Jonny Greenwood Is Great, But Radiohead Fans Should Really Thank Classical Music

lindsaypereira
4 min readJul 2, 2019

Jonny Greenwood gently shakes his head until locks of hair obscure his face, shifts his lanky frame and looks down at a guitar. The riff that encourages Thom Yorke to sing about a man who buzzes like a fridge (in “Karma Police”) starts to play. It is the kind of sound that, long after it first appeared, now inspires a rash of YouTube videos with titles like “Sound Like Radiohead Without Busting The Bank”, “The Secret Rhythm Behind Radiohead’s Videotape” and “How Reverb Potent Pedal Pairings Can Help You On Guitar.”

Jonny Greenwood in Amsterdam: Creative Commons

I spent years obsessively listening to Radiohead before being gently nudged into paying more attention to the guitarist than the lead singer. Greenwood has never helped, after all, choosing to hide behind his hair, staying in the shadows, happy to let Thom Yorke dance awkwardly under the spotlight while he tinkers in the wings. And yet, the more I began listening to Greenwood’s solo work — much of which scores some of the most interesting movies of our time — the more I began to acknowledge him as the beating heart of a stadium-conquering machine.

I began asking myself what made this shy Englishman so potent on stage. Why did something as intangible as his music have the effect it does on so many? Why, when Radiohead performs, do thousands of people collectively lose their minds and inundate the rest of us with video clips on Instagram? What made Jonny Greenwood such a compelling composer?

The answer lay in the notes. From There Will Be Blood to Phantom Thread, the influence of Radiohead runs deep in Greenwood’s work, but it is the ghostly presence of classical composers that give it so much gravitas. There are clues to support this theory scattered throughout the band’s 30-year body of work, starting with the song that made them famous. According to musicologists, “Creep” was one of the first by the band to use pivot tones — i.e. when one note of a chord is held until a new chord is formed around it. Introducing minor chords soon after a major one creates the distinctive Radiohead sound. It’s also the kind of shift that occurs often in Greenwood’s solo work, from documentaries like Bodysong (2003) to scores for blockbuster films like There Will Be Blood (2007), The Master (2012) and his latest Academy Award-nominated Phantom Thread (2017).

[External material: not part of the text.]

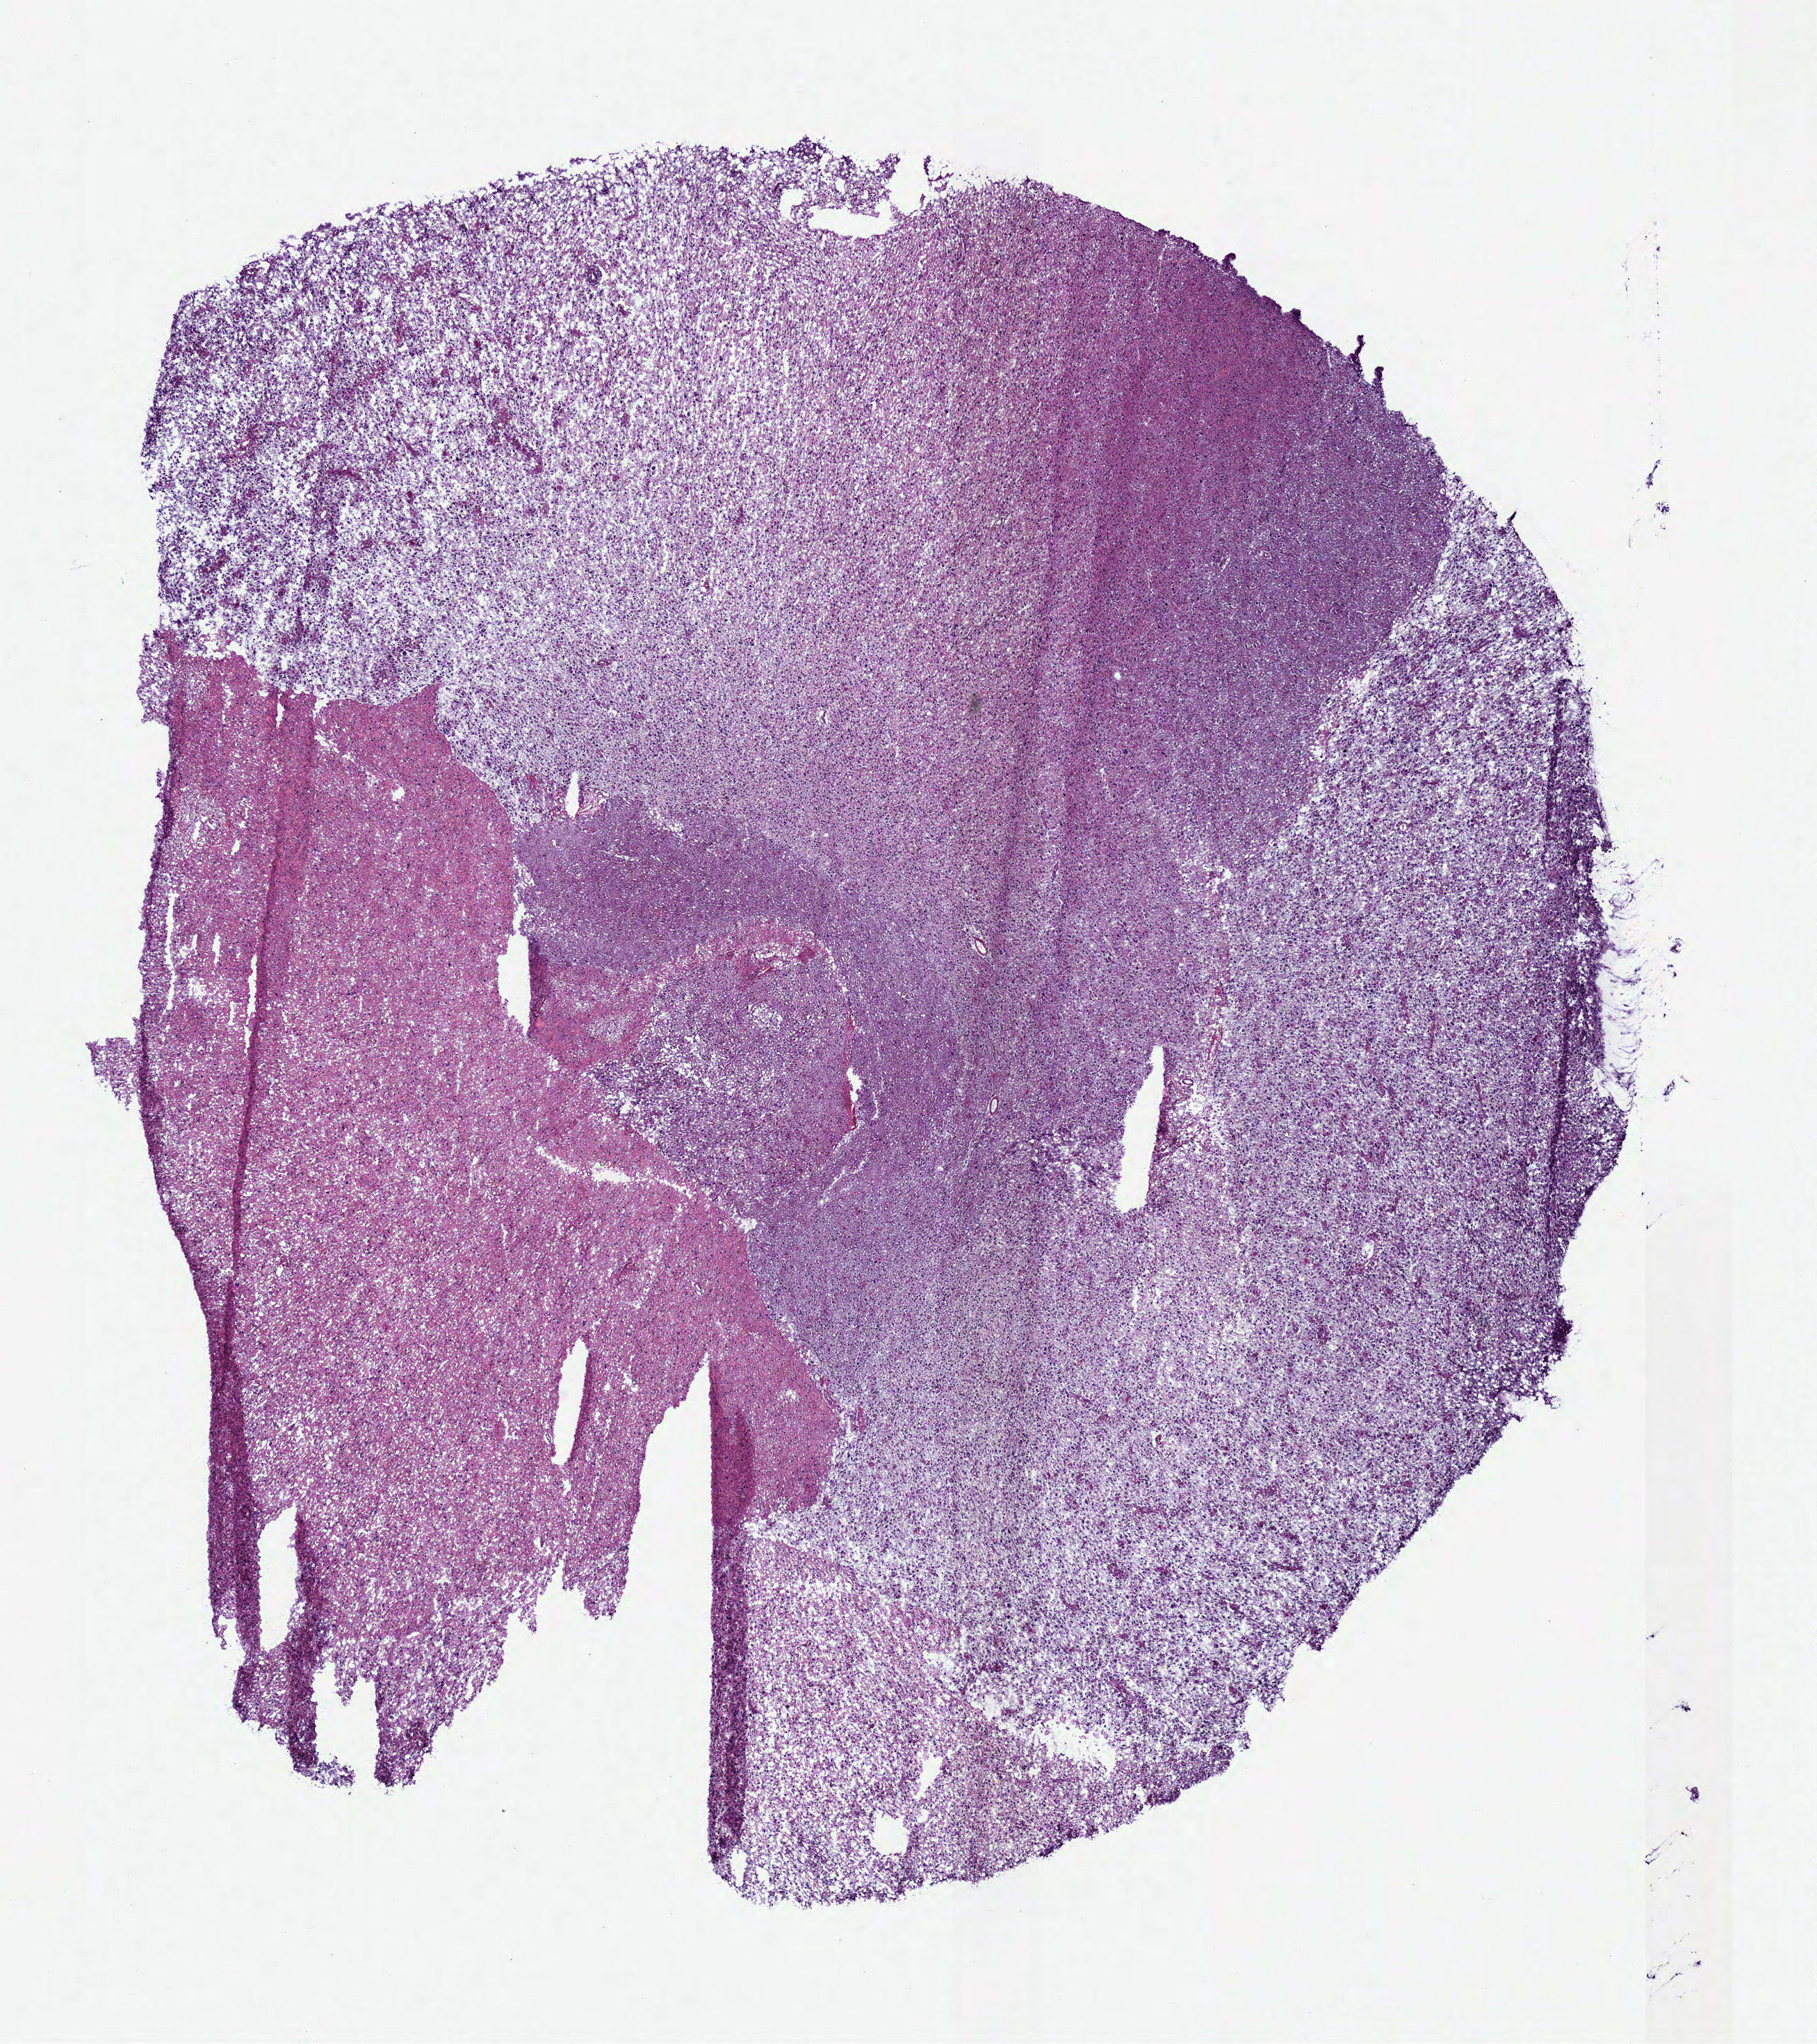
H&E-stained whole-slide image, whole scanned area (about 10.3 x 11.6 mm, from a 40x scan) shown as a low-resolution overview; frozen section from the top of the tissue portion; primary tumour sample from the brain. Female, age 58 years at initial diagnosis. Histologic grade: G3 (poorly differentiated). Composition of this section per pathologist review: tumour cells 100%, tumour nuclei 80%, normal cells 0%, stromal cells 0%, necrosis 0%.
Laterality: left. Pathologic diagnosis: Astrocytoma, anaplastic (cerebrum).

Greenwood’s solo work for Bodysong

Greenwood stands on the shoulders of giants, which is why so many iconic Radiohead songs owe so much to 20th classical music; why “Pyramid Song” echoes Igor Stravinsky’s ballet, The Firebird; why Stravinsky also looms large in the percussive opening of “Burn The Witch”; why “Glass Eyes” could have been composed by Debussy a century ago, or why French composer Olivier Messiaen would fit in perfectly as a sixth member of the band given the long shadow cast by his music. Without Messiaen, Radiohead would also have no access to that otherworldly warbling of the electronic musical instrument known as an ondes Martenot.

Greenwood has been vocal about the debt he owes to the history of 20th century classical music and jazz. The textures and dissonance that have become hallmarks of the Radiohead sound — as much as Yorke’s seemingly disjointed lyrics — all stem from questions that have been asked by composers since the turn of the last century, when established societal structures were dismantled and war turned everything we thought we knew about humanity upside down. It’s the same sort of dread and dissatisfaction that propels so much of Radiohead’s narrative, enabling them to create mini dystopias we all somehow identify with. This may explain why albums like OK Computer and Kid A ended up being such huge sellers, as their beats and squawks resonated with millions who started to identify with the idea of ghosts in the machine.

The Oscar-nominated score for Phantom Thread

On the one hand, it’s impossible to separate Greenwood from Radiohead. It is now a beast powered by five composers, each holding up an integral component. On the other hand, it’s also possible to draw a line connecting albums like A Moon Shaped Pool to Greenwood’s older solo concert works like Doghouse For String Trio and Orchestra (2010), 48 Responses to Polymorphia for 48 Solo Strings (2011) and Water for Two Flutes, Upright Piano, Chamber Organ, Two Tanpura and String Orchestra (2014).

The key to appreciating Greenwood lies in listening to his teachers. It is then possible to see the role played by Bach in “House of Woodcock”, or recognize the presence of Polish composer Krzysztof Penderecki not just on solo tracks like “Wide Open Spaces” but on stadium anthems like “Climbing Up The Walls”. Greenwood is an accomplished composer, but it is music composed over hundreds of years that gives him the tools he uses today.